Problem: Restate word for word the entries below, starting at the line with "(306, 366) = (417, 288): none -> red plate" and ending at the line with "(722, 614) = (430, 649): cardboard". Keep both end lines and omit the pictures.

Data supplied:

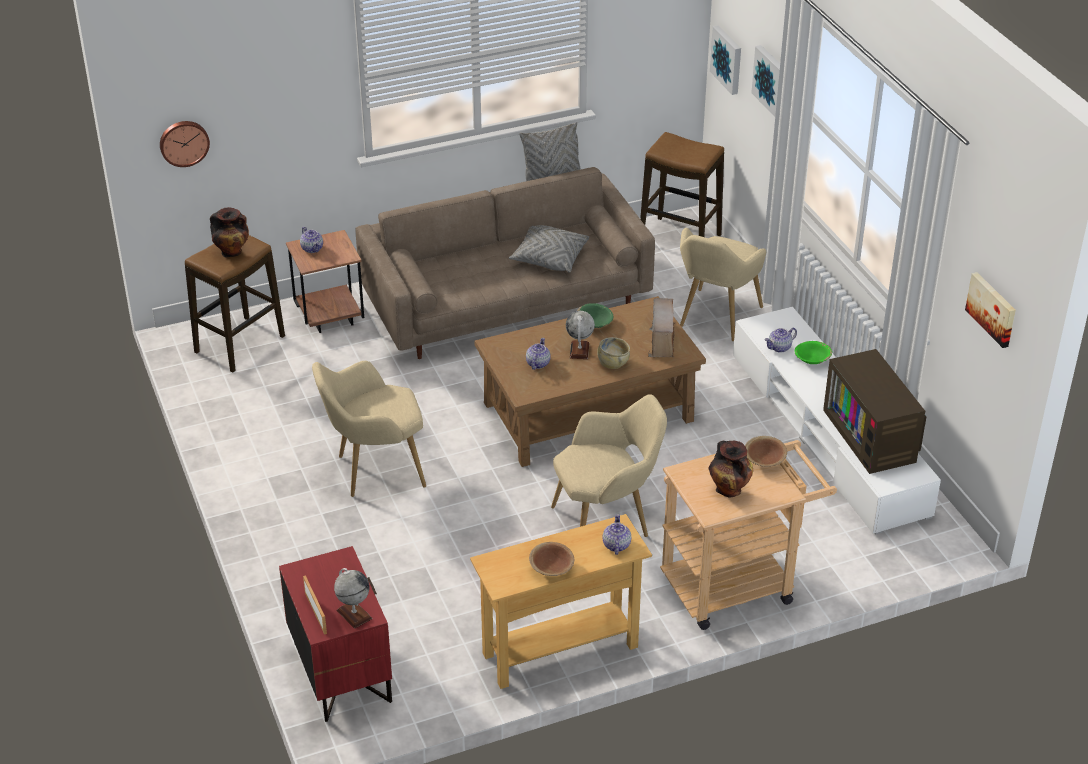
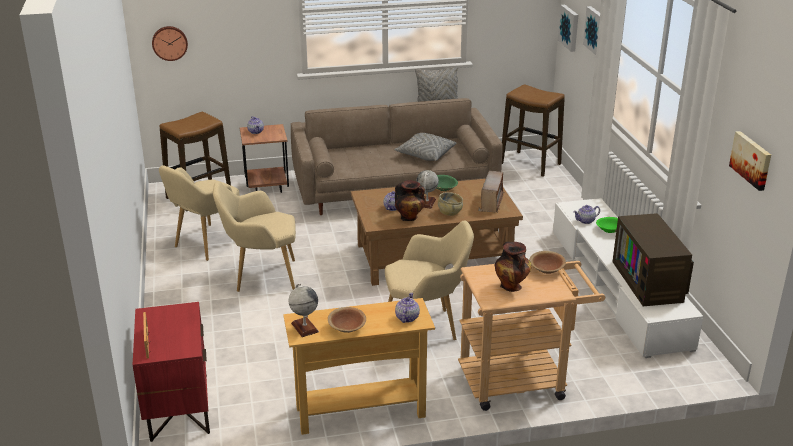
camera: 10 degrees right, 10 degrees down
(232, 252) = (194, 122): vase -> vase (410, 218)
(354, 614) = (177, 347): globe -> globe (304, 327)
(716, 319) = (545, 210): beige armchair -> beige armchair (206, 245)

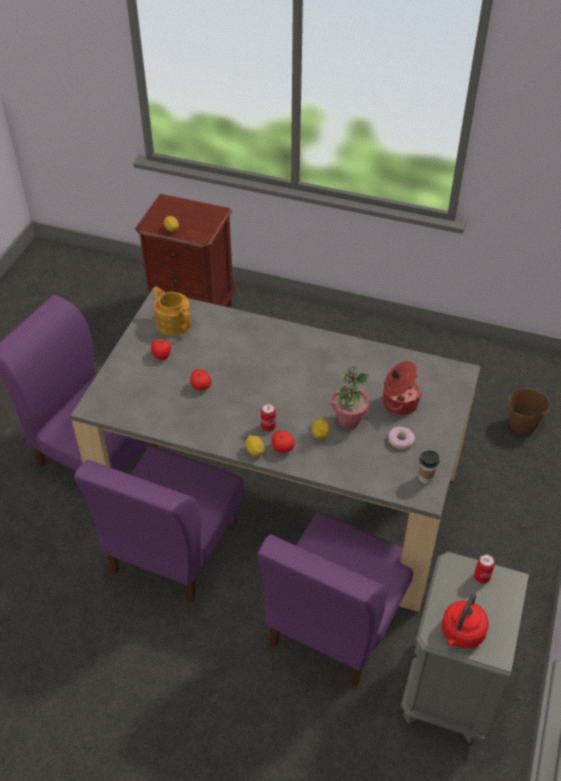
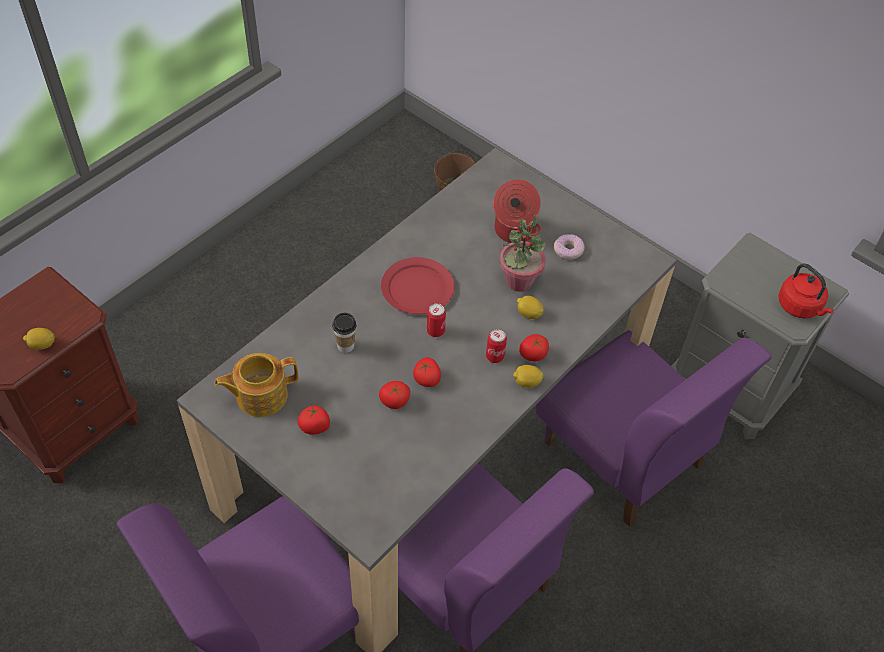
camera: 70 degrees left, 5 degrees up
(228, 396) = (426, 379): none -> tomato
(306, 366) = (417, 288): none -> red plate
(425, 478) = (626, 251): cup -> cup (345, 346)
(481, 577) = (743, 266): can -> can (435, 331)

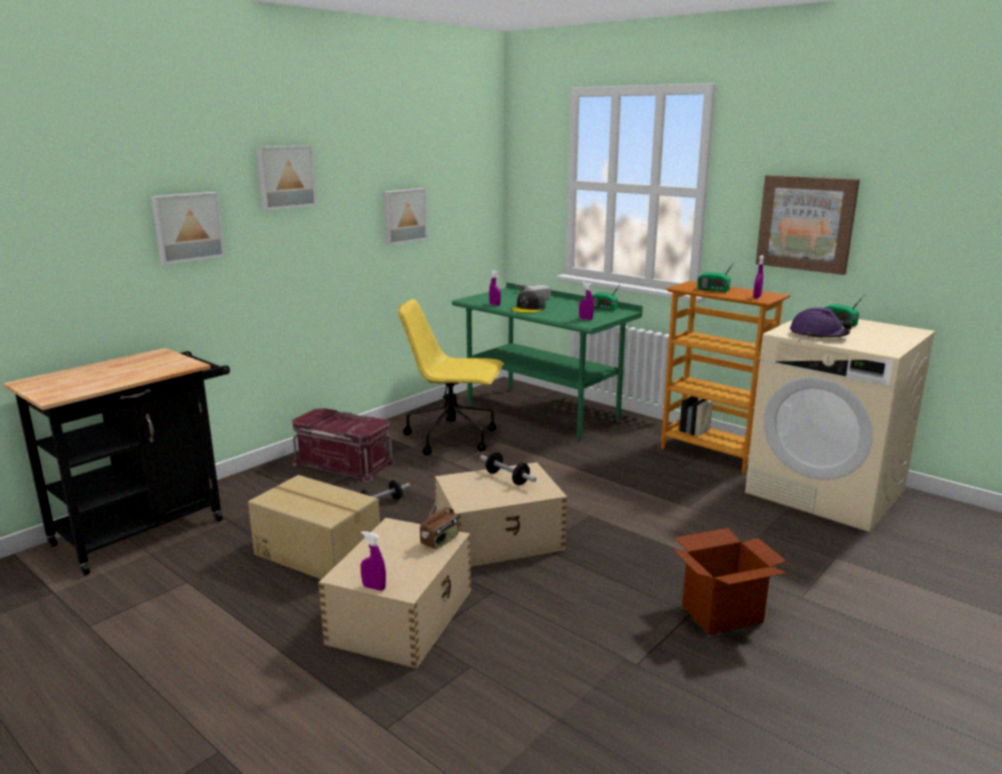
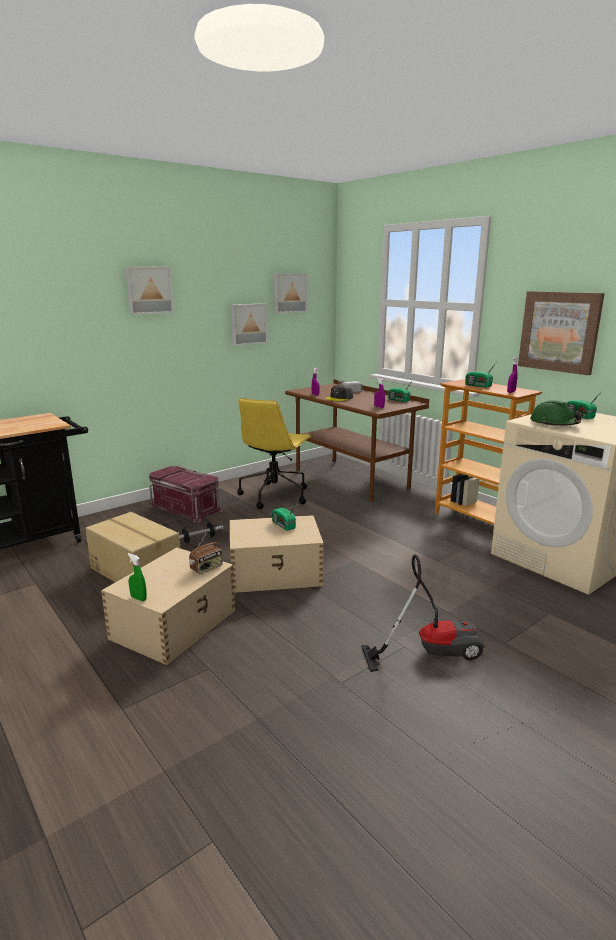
camera: 10 degrees right, 0 degrees up
(187, 227) = (69, 324): picture -> picture (289, 293)
(374, 587) = (138, 598): purple spray bottle -> green spray bottle
(453, 437) = (275, 495): yellow office chair -> yellow office chair turned 90 degrees counterclockwise
(507, 478) = (283, 525): dumbbell -> radio
(542, 413) = (351, 481): green desk -> brown desk
(722, 614) = (430, 649): cardboard box -> vacuum cleaner
(818, 335) = (554, 424): purple hard hat -> green hard hat

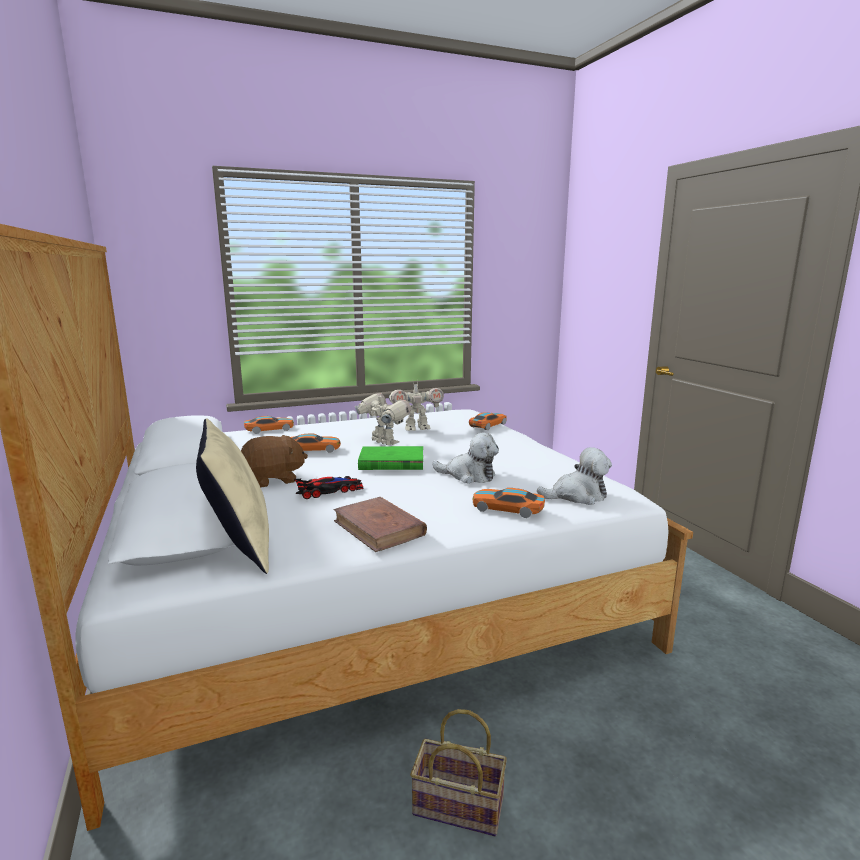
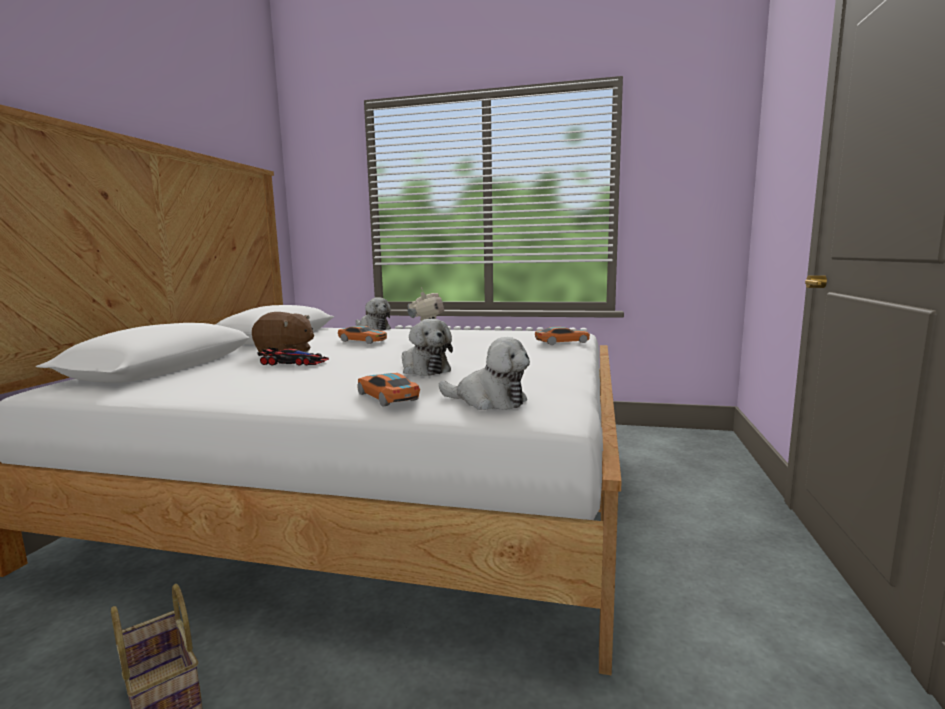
camera: 35 degrees right, 5 degrees down
(239, 546) = (150, 382): beige pillow -> none
(269, 429) = (373, 329): toy car -> plush toy
(379, 528) = (253, 389): brown book -> none
(391, 462) = (388, 353): green book -> none
(416, 429) = (484, 337): toy robot -> none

Written response:
(306, 366) = (417, 288): none -> red plate
(425, 478) = (626, 251): cup -> cup (345, 346)
(481, 577) = (743, 266): can -> can (435, 331)

camera: 10 degrees right, 0 degrees up
(187, 227) = (69, 324): picture -> picture (289, 293)
(374, 587) = (138, 598): purple spray bottle -> green spray bottle
(453, 437) = (275, 495): yellow office chair -> yellow office chair turned 90 degrees counterclockwise
(507, 478) = (283, 525): dumbbell -> radio
(542, 413) = (351, 481): green desk -> brown desk
(722, 614) = (430, 649): cardboard box -> vacuum cleaner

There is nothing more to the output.